俺は絶対勇者になって魔王ハバネルを倒すと決めたんだ。
それとカノンをどうにかしなければ、
魔王ハバネルも倒しても生き返るに違いない。
そう言っている間に、
ギガ・コードがよみがえり、
俺の手を取り共に戦うと誓ってくれた。
ギガほど心強い仲間はいない。
俺は絶対死なないと心に誓った。
いざ、魔王ハバネル城に向かう。
途中ギルドに寄って必要な武器防具などを揃える。
「まずはノーマルソードだよな?」
「ああ、そうだな」
ギガと相談しながら決めていく。
「カノンさまあなたの遊びに勇者ビビーンは知ったようです。どうなされますか?」
「この世界からの追放ですわ。

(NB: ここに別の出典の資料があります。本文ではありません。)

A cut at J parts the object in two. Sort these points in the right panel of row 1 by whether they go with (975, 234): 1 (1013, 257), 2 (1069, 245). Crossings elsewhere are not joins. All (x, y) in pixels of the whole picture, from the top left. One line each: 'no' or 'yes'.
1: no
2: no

あとギガ・コードもね」
追放になるとどうやら本当に死ぬらしい。
魔王ハバネルと怪しく笑うカノンの姿があった。
これにより俺はフリーアースから、
追放処分にされるのだった。
が、しかし俺とギガ・コードは
何も知らないまま旅を続けていた。
俺たちはどうやら「特異点」というやつらしく、
追放は効かないみたいだ。
これはカノンの誤算だったみたいだ。